Prévenir la pollution de l’air et la schizophrénie
Alain Cohen, Dr| 31 Décembre 2024
Ces dernières années, de plus en plus de recherches se sont concentrées sur l’influence de la pollution de l’air sur la santé mentale, rappelle The British Journal of Psychiatry. La pollution atmosphérique semble ainsi augmenter le risque de schizophrénie par le biais de troubles neuro-inflammatoires comme « un dysfonctionnement endothélial et une activation de la microglie ».
Les données de plus de 480 000 participants de la UK Biobank
Le magazine britannique présente les résultats d’une étude longitudinale menée auprès de plus de 480 000 participants, à l’aide de modèles de risques proportionnels de Coxpour évaluer l’effet d’une exposition à long terme à une pollution atmosphérique sur le risque de schizophrénie, ainsi que son influence potentielle sur la susceptibilité génétique évaluée par le PRS (polygenic risk score).
Pendant cette étude (d’une période de suivi médiane de 11,9 ans), 417 personnes ont développé une schizophrénie. Des corrélations significatives ont été constatées entre une exposition prolongée à quatre types de polluants atmosphériques (particules fines d’un diamètre < 2,5 µm -PM2,5- ; particules fines d’un diamètre < 10 µm -PM10- ; dioxyde d’azote [NO2] et autres oxydes d’azote [monoxyde d’azote NO et protoxyde d’azote N2O]) et un risque majoré de schizophrénie dans chaque groupe de risque génétique.
Comparativement aux participants avec un faible PRS et soumis à une faible pollution de l’air, les participants avec à la fois un PRS et une exposition à une pollution atmosphérique élevés présentent le risque le plus élevé de survenue d’une schizophrénie [IC à 95 %] : null
- pour les PM2,5 le rapport de risque atteint 6,25 [5,03-7,76] ;
- pour les PM10, il atteint 7,38 [5,86–9,29] ;
- pour le NO2, 6,31 [5,02–7,93] ;
- et pour les autres oxydes d’azote, 6,62 [5,24–8,37].

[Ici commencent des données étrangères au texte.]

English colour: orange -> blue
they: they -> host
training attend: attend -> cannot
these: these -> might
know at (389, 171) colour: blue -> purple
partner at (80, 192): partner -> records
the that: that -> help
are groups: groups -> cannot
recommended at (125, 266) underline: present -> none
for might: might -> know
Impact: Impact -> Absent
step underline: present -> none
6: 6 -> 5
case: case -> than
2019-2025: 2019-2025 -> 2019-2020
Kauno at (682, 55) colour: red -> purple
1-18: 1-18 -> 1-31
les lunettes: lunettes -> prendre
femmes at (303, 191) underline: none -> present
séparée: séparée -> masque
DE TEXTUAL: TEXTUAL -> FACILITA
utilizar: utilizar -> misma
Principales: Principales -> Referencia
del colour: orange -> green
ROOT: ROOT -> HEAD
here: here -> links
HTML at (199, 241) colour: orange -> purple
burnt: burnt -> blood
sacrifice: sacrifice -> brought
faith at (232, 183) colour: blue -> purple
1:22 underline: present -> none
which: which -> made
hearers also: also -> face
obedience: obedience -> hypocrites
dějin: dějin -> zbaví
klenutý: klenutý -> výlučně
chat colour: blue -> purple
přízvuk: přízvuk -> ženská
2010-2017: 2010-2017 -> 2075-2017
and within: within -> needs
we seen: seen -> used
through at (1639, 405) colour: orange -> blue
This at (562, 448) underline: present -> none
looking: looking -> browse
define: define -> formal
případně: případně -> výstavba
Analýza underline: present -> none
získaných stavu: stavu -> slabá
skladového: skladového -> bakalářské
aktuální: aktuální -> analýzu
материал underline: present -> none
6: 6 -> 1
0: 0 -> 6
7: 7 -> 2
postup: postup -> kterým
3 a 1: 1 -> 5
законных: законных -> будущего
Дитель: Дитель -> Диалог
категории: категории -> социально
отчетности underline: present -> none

Cette étude confirme que l’exposition à long terme aux polluants atmosphériques est « positivement liée au risque de schizophrénie », avec une majoration de ce risque encore renforcée par une susceptibilité génétique élevée. Il est logique d’envisager que les efforts déployés pour lutter contre la dégradation de l’environnement (en particulier contre la pollution de l’air, par la réduction des centrales et des véhicules thermiques) auront donc aussi, tôt ou tard, une répercussion bénéfique –a priori inattendue– en matière de prévention psychiatrique.
References
Liu R, Li D, Ma Y, Tang L, et al. Air pollutants, genetic susceptibility and the risk of schizophrenia: large prospective study. Br J Psychiatry. 2024 Oct;225(4):427-435. doi: 10.1192/bjp.2024.118.